Un peu plus tard, Gauvain et le chevalier de la charrette rencontrent dans un carrefour une autre belle demoiselle qui leur apprend que la reine a été prise par Méléagant, fils du roi Bademagu, et qu’on ne peut entrer dans le royaume de Bademagu que par deux ponts périlleux, le pont sous l’eau et le pont de l’épée ; ce dernier est le plus mauvais des deux. Ils décident qu’ils passeront chacun par un chemin différent. Gauvain choisit le pont sous l’eau, et le chevalier de la charrette prend le chemin qui mène au pont de l’épée.

Nous n’entrerons pas dans le détail des aventures bizarres par lesquelles passe le chevalier[2]. Il franchit le pont de l’épée et sort vainqueur du combat contre Méléagant. À ce moment nous apprenons que le chevalier mystérieux n’est autre que Lancelot. Lancelot prie le roi Bademagu de le conduire vers la reine Guenièvre, qui a assisté au combat.

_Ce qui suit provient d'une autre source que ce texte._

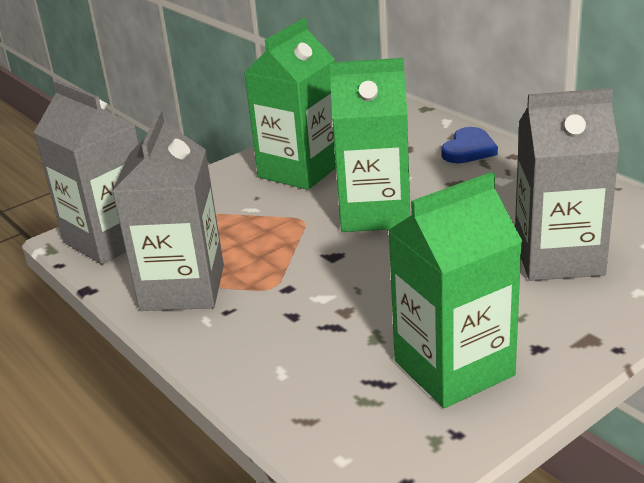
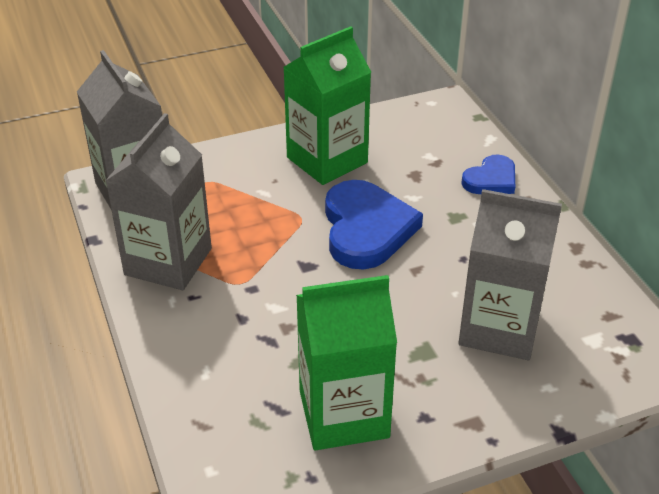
camera: 15 degrees right, 10 degrees up
(374, 213) = (366, 229): green carton -> blue heart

Lorsque la reine voit le roi
Qui tient Lancelot par le doigt,
S’est en face de lui dressée,
Et fait mine de courroucée :
Point ne bronche ni ne dit mot.
— « Dame, voyez-ci Lancelot,
Fait le roi, qui vient pour vous voir :
C’est chose qui moult vous doit plaire. »
Elle dit : « Il ne me plaît guère ;
De sa vuë je n’ai que faire !

  1. Cet épisode du lit périlleux se retrouve dans d’autres romans arthuriens ; la lance ne peut épargner que le meilleur chevalier du monde.
  2. Voir quelques-unes de ces aventures et le duel avec Méléagant dans Revue de philologie française, t. IX, p. 188.